┌──

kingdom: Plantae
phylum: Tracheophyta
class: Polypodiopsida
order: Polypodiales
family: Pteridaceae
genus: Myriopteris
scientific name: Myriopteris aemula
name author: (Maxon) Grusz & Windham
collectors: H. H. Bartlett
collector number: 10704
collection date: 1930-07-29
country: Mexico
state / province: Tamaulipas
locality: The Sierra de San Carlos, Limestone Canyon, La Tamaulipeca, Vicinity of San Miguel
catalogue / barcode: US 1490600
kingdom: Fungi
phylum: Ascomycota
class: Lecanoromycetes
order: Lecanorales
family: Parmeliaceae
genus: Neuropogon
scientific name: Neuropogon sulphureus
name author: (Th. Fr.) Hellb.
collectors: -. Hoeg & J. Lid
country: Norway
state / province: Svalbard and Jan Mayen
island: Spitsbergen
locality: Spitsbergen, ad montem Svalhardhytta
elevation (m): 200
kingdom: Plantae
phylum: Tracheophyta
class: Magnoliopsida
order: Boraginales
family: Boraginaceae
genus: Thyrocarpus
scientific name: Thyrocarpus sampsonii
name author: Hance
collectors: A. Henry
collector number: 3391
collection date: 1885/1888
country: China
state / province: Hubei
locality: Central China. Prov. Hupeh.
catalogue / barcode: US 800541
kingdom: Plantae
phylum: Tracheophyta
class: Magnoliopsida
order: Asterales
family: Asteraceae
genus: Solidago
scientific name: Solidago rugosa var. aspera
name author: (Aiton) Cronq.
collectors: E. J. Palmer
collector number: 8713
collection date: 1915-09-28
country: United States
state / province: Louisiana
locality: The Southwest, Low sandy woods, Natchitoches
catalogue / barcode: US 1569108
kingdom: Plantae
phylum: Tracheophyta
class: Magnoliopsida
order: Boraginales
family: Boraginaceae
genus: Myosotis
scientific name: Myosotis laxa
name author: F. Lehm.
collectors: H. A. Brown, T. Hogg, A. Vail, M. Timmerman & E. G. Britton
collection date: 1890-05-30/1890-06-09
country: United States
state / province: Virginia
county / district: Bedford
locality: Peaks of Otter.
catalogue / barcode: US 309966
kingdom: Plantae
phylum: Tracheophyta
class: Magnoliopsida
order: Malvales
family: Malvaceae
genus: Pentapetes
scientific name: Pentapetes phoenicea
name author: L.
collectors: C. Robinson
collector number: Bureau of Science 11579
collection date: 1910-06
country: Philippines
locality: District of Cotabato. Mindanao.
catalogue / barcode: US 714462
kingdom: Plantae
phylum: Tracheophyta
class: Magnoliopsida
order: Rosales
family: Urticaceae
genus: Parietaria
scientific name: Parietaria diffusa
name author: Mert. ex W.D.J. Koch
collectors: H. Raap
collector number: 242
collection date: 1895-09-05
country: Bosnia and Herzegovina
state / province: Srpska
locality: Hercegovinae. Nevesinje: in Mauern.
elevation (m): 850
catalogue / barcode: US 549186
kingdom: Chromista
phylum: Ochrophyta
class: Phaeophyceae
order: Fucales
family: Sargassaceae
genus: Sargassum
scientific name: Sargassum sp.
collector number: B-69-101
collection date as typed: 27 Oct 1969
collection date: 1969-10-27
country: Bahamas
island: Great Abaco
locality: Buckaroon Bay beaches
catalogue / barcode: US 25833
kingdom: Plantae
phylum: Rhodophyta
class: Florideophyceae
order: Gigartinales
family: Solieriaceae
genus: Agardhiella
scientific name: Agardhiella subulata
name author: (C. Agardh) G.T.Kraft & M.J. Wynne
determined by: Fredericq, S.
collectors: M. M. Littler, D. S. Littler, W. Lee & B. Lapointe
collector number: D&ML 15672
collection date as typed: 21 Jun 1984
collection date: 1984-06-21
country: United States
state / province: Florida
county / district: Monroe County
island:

└──

Please quote the entries word for word, from their first line through the line containing "state / province: Tamaulipas", including both of those lines.

kingdom: Plantae
phylum: Tracheophyta
class: Polypodiopsida
order: Polypodiales
family: Pteridaceae
genus: Myriopteris
scientific name: Myriopteris aemula
name author: (Maxon) Grusz & Windham
collectors: H. H. Bartlett
collector number: 10704
collection date: 1930-07-29
country: Mexico
state / province: Tamaulipas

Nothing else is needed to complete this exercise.